On May 11, the U.S. Court of Appeals for the Sixth Circuit affirmed dismissal of a putative class action for lack of subject matter jurisdiction, holding that while a merchant technically violated the Fair and Accurate Credit Transactions Act (FACTA) by including 10 credit card digits on a customer’s receipt, the customer failed to allege any concrete harm sufficient to establish standing. According to the opinion, the named plaintiff filed a class action against the merchant alleging the first six and last four digits of her credit card number were printed on her receipt—a violation of FACTA’s truncation requirement, which only permits the last five digits to be printed on a receipt. The plaintiff argued that this presented “a significant risk of the exact harm that Congress intended to prevent—the display of card information that could be exploited by an identity thief,” and further claimed she did not need to allege any harm beyond the violation of the statute to establish standing. The district court disagreed, ruling that the plaintiff “lacked standing because she alleged merely a threat of future harm that was not certainly impending” and that the merchant’s technical violation demonstrated no material risk of identity theft.

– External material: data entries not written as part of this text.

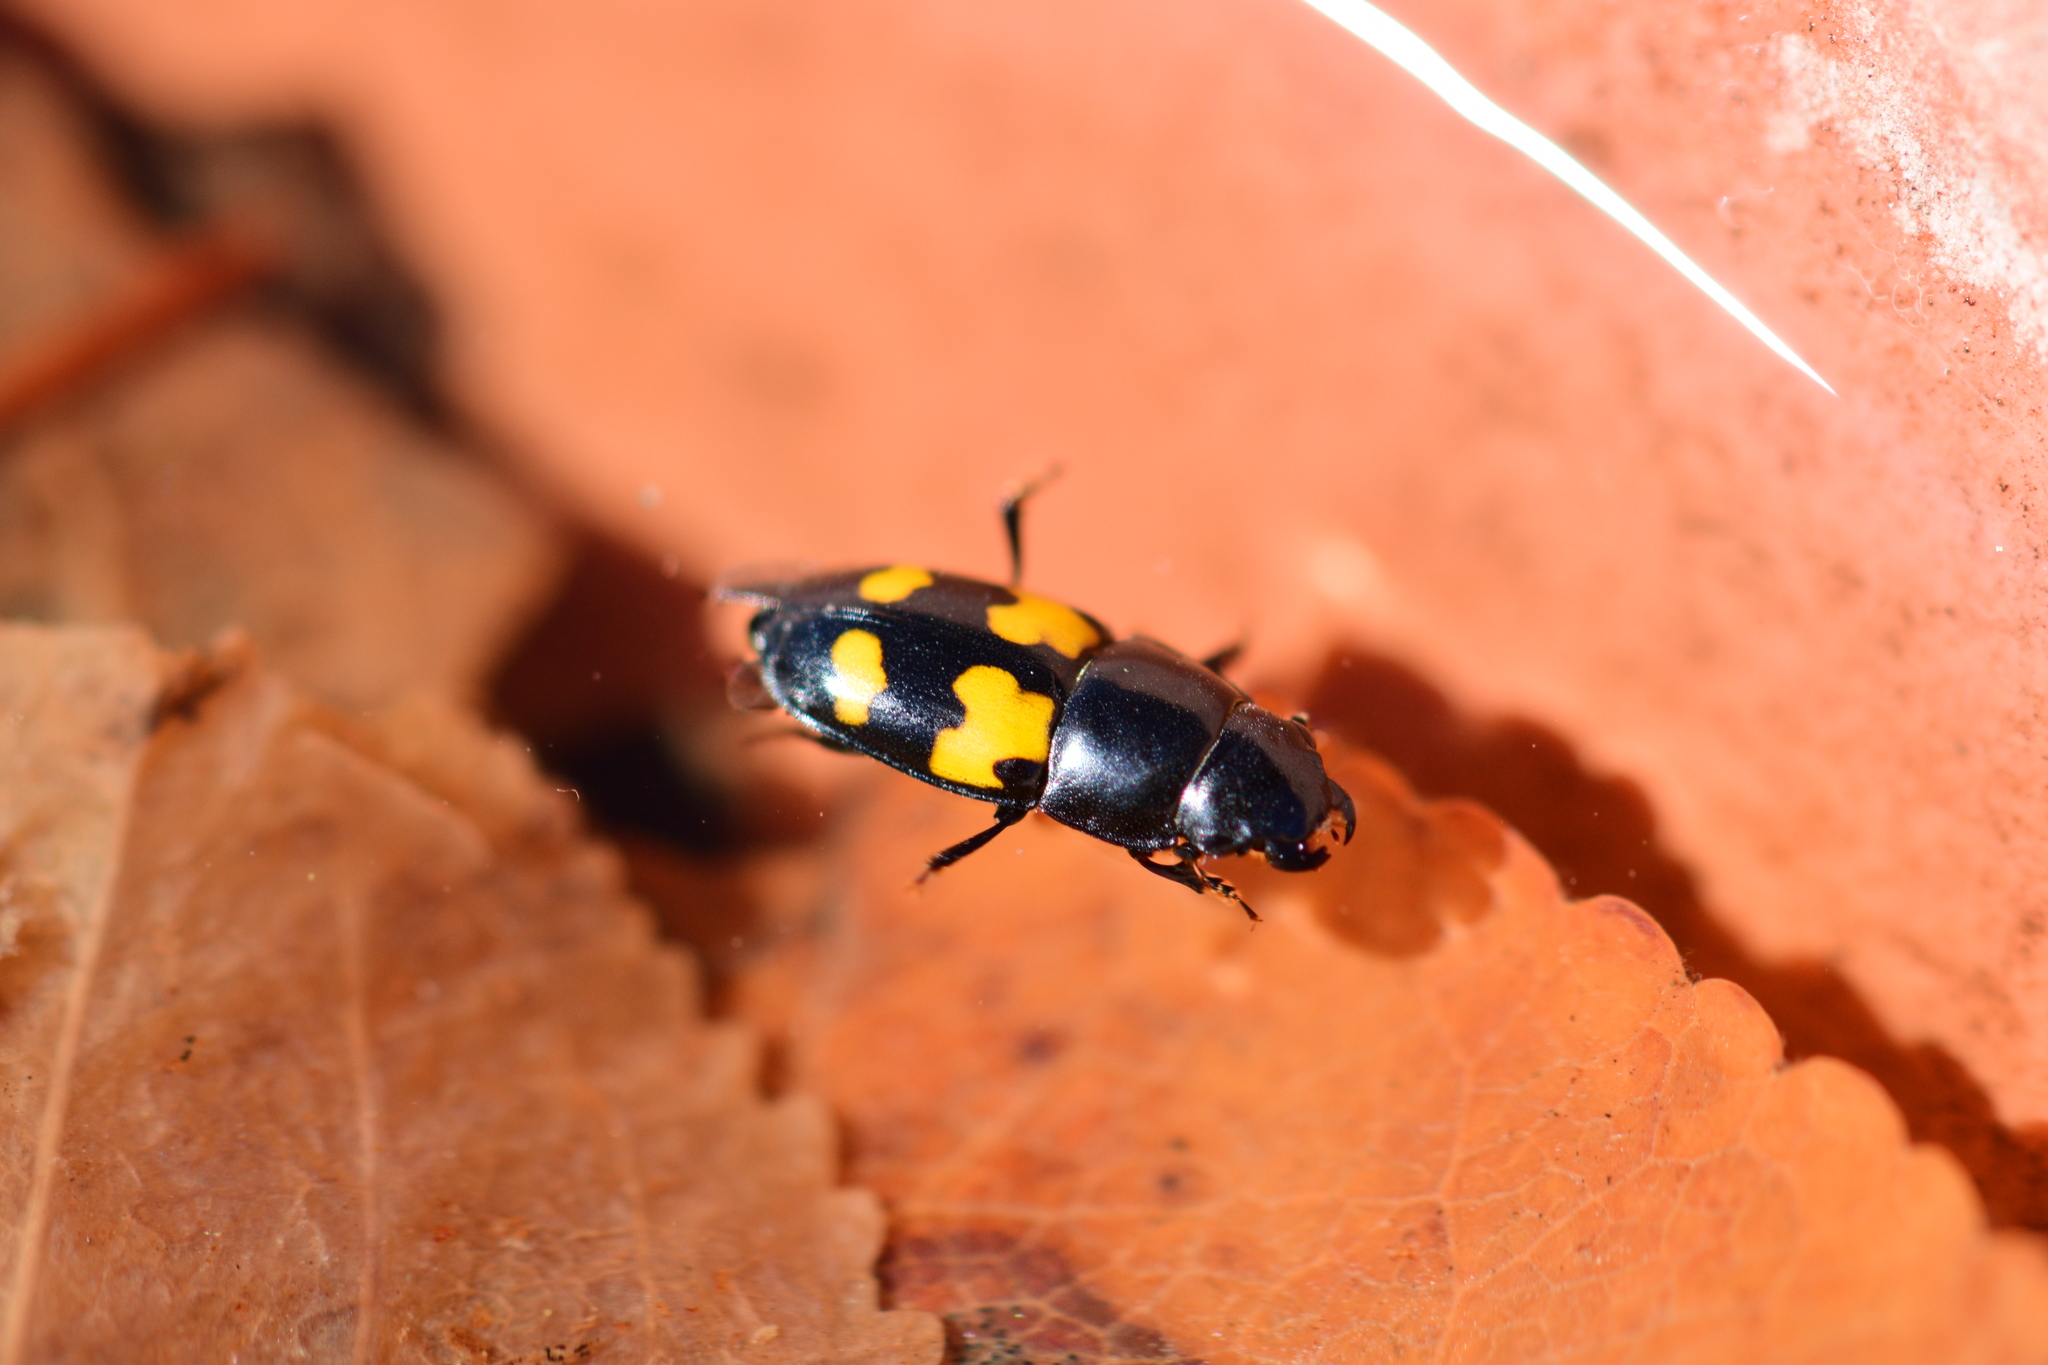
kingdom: Animalia
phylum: Arthropoda
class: Insecta
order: Coleoptera
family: Nitidulidae
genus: Glischrochilus
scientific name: Glischrochilus fasciatus
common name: Picnic beetle
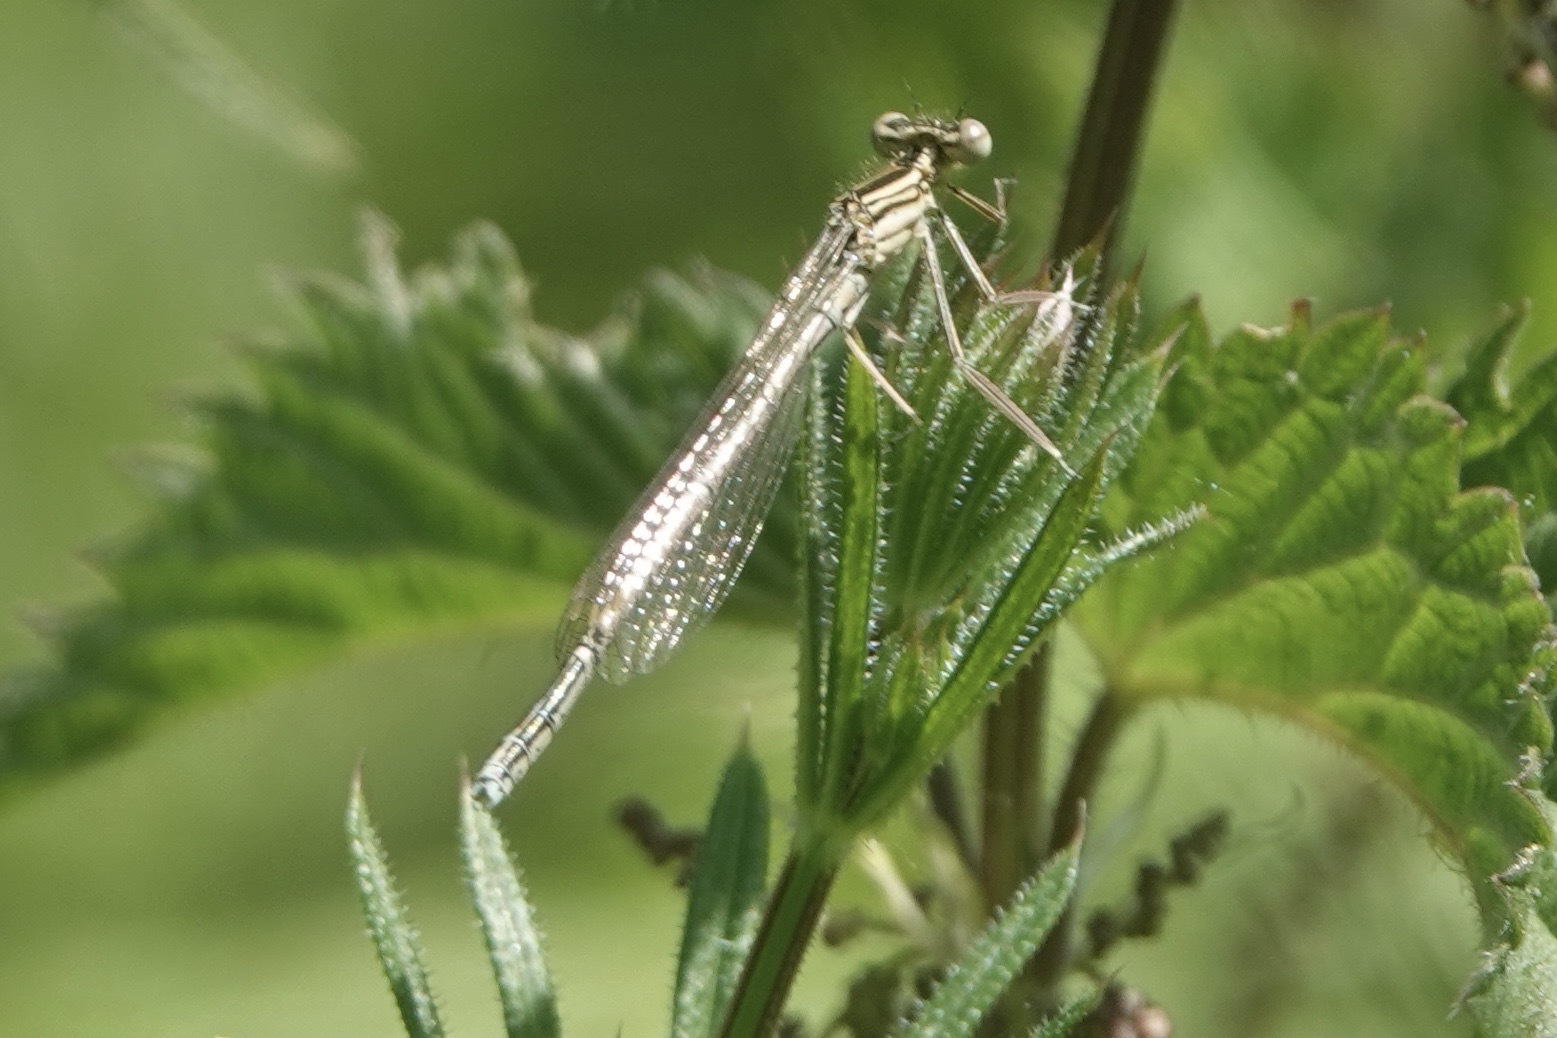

In agreeing with the district court, the 6th Circuit concluded that a “violation of the statute does not automatically create a concrete injury of increased risk of real harm even if Congress designed it so.” Moreover, the appellate court reasoned that the “factual allegations in this complaint do not establish an increased risk of identity theft either because they do not show how, even if [p]laintiff’s receipt fell into the wrong hands, criminals would have a gateway to consumers’ personal and financial data.” The appellate court further concluded, “statutory-injury-for-injury’s sake does not satisfy Article III’s injury in fact requirement” and the court must exercise its constitutional duty to ensure a plaintiff has standing.